EXERCISE PROMPT ▸
Please copy each line of the listing below in which the word "riferito" appears.

[[ INFORMATION, beginning ]]

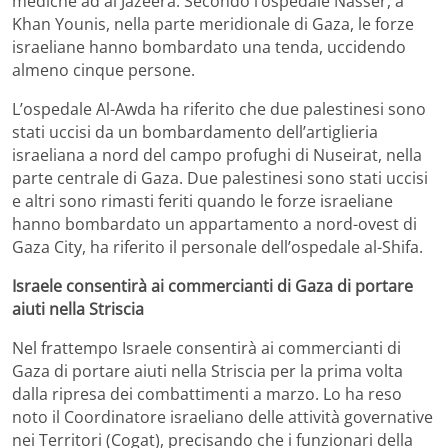
mediche ad al Jazeera. Secondo l’ospedale Nasser, a
Khan Younis, nella parte meridionale di Gaza, le forze
israeliane hanno bombardato una tenda, uccidendo
almeno cinque persone.
L’ospedale Al-Awda ha riferito che due palestinesi sono
stati uccisi da un bombardamento dell’artiglieria
israeliana a nord del campo profughi di Nuseirat, nella
parte centrale di Gaza. Due palestinesi sono stati uccisi
e altri sono rimasti feriti quando le forze israeliane
hanno bombardato un appartamento a nord-ovest di
Gaza City, ha riferito il personale dell’ospedale al-Shifa.
Israele consentirà ai commercianti di Gaza di portare
aiuti nella Striscia
Nel frattempo Israele consentirà ai commercianti di
Gaza di portare aiuti nella Striscia per la prima volta
dalla ripresa dei combattimenti a marzo. Lo ha reso
noto il Coordinatore israeliano delle attività governative
nei Territori (Cogat), precisando che i funzionari della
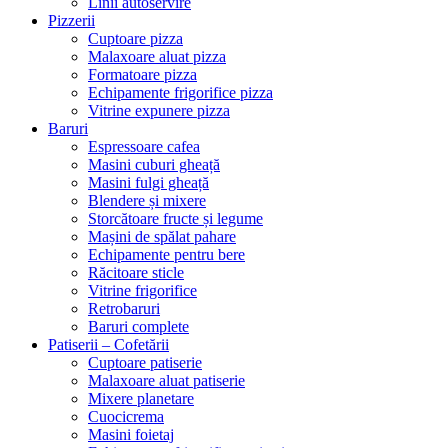
Linii autoservire
Pizzerii
Cuptoare pizza
Malaxoare aluat pizza
Formatoare pizza
Echipamente frigorifice pizza
Vitrine expunere pizza
Baruri
Espressoare cafea
Masini cuburi gheață
Masini fulgi gheață
Blendere și mixere
Storcătoare fructe și legume
Mașini de spălat pahare
Echipamente pentru bere
Răcitoare sticle
Vitrine frigorifice
Retrobaruri
Baruri complete
Patiserii – Cofetării
Cuptoare patiserie
Malaxoare aluat patiserie
Mixere planetare
Cuocicrema
Masini foietaj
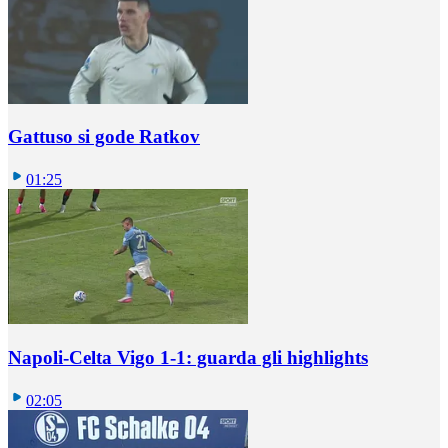
Gattuso si gode Ratkov
01:25
Napoli-Celta Vigo 1-1: guarda gli highlights
02:05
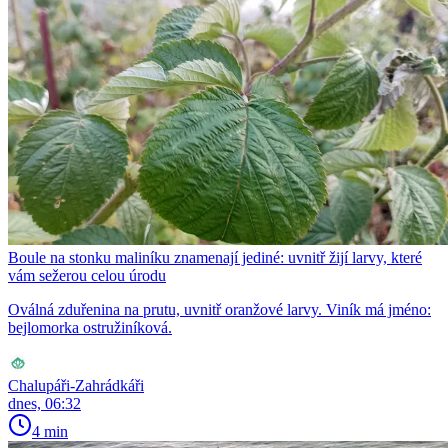
Boule na stonku maliníku znamenají jediné: uvnitř žijí larvy, které
vám sežerou celou úrodu
Oválná zduřenina na prutu, uvnitř oranžové larvy. Viník má jméno:
bejlomorka ostružiníková.
Chalupáři-Zahrádkáři
dnes, 06:32
4 min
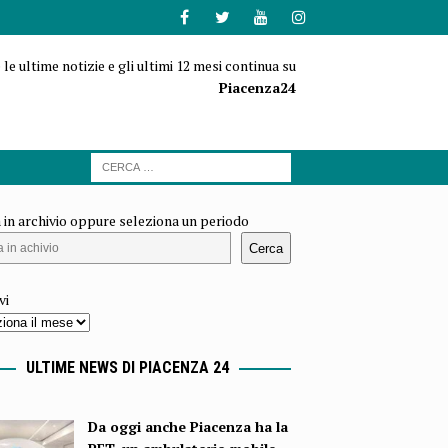
 le ultime notizie e gli ultimi 12 mesi continua su
Piacenza24
 in archivio oppure seleziona un periodo
Cerca
vi
ULTIME NEWS DI PIACENZA 24
Da oggi anche Piacenza ha la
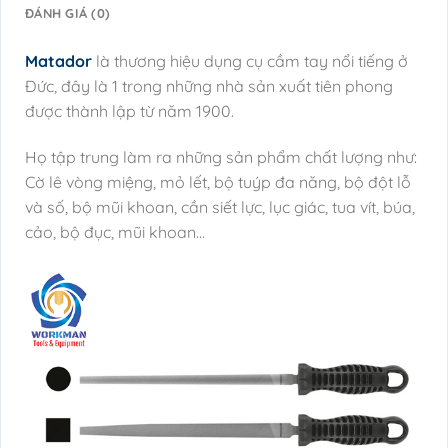
ĐÁNH GIÁ (0)
Matador
là thương hiệu dụng cụ cầm tay nổi tiếng ở
Đức, đây là 1 trong những nhà sản xuất tiên phong
được thành lập từ năm 1900.
Họ tập trung làm ra những sản phẩm chất lượng như:
Cờ lê vòng miệng, mỏ lết, bộ tuýp đa năng, bộ đột lỗ
và số, bộ mũi khoan, cần siết lực, lục giác, tua vít, búa,
cảo, bộ đục, mũi khoan…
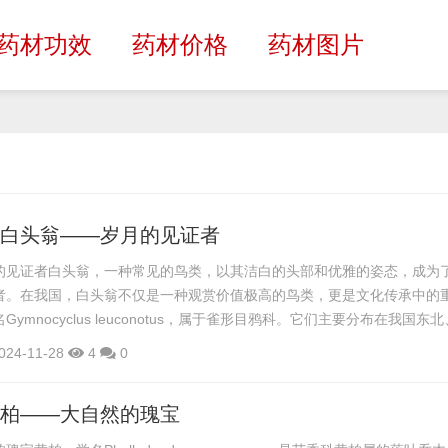
药材功效
药材价格
药材图片
,白头翁——岁月的见证者
的见证者白头翁，一种常见的鸟类，以其洁白的头部和优雅的姿态，成为
者。在我国，白头翁不仅是一种观赏价值极高的鸟类，更是文化传承中的
ymnocyclus leuconotus，属于雀形目鸦科。它们主要分布在我国东
地区，以及俄罗斯、朝鲜、日本等地。白头翁体型较小，体长约20-25
024-11-28
4
0
，头部、颈背、尾羽均为白色，翅膀和背部为灰色，给人一种清新脱俗的
栖息于森林、林缘、灌丛、草地等地的鸟类。它们通常成对或小群活动...
黄柏——大自然的瑰宝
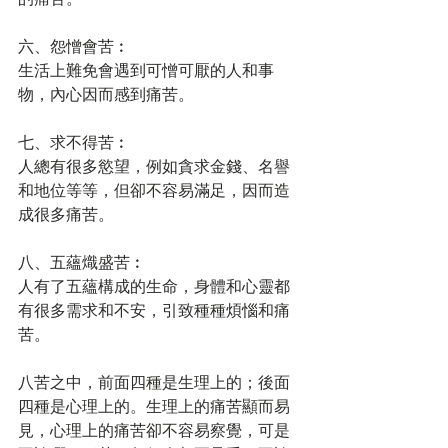
六、怨憎會苦︰
生活上難免會遇到可憎可厭的人和事
物，內心因而感到痛苦。
七、求不得苦︰
人總有很多慾望，例如貪求金錢、名譽
和地位等等，但卻不容易滿足，因而造
成很多痛苦。
八、五蘊熾盛苦︰
人有了五蘊構成的生命，身體和心靈都
有很多需求和不安，引致種種煩惱和痛
苦。
八苦之中，前面四種是生理上的；後面
四種是心理上的。生理上的痛苦顯而易
見，心理上的痛苦卻不容易察覺，可是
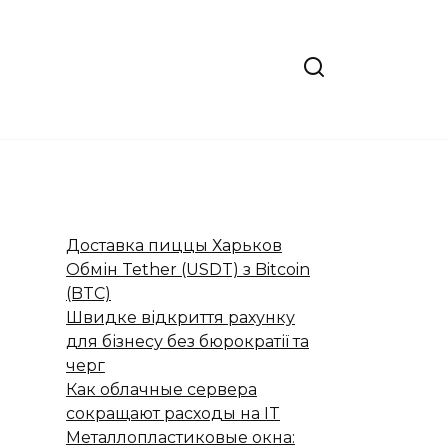
Доставка пиццы Харьков
Обмін Tether (USDT) з Bitcoin
(BTC)
Швидке відкриття рахунку
для бізнесу без бюрократії та
черг
Как облачные сервера
сокращают расходы на IT
Металлопластиковые окна:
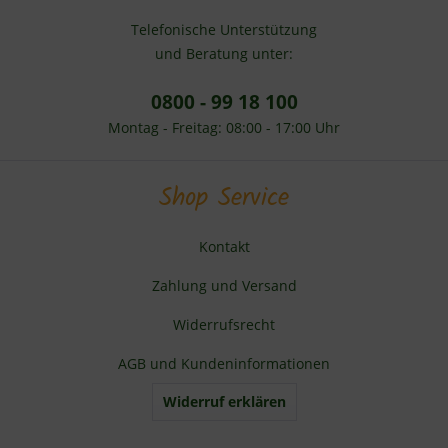
Telefonische Unterstützung
und Beratung unter:
0800 - 99 18 100
Montag - Freitag: 08:00 - 17:00 Uhr
Shop Service
Kontakt
Zahlung und Versand
Widerrufsrecht
AGB und Kundeninformationen
Widerruf erklären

[[ INFORMATION, end ]]

SOLUTION TO THE PROBLEM ▸
L’ospedale Al-Awda ha riferito che due palestinesi sono
Gaza City, ha riferito il personale dell’ospedale al-Shifa.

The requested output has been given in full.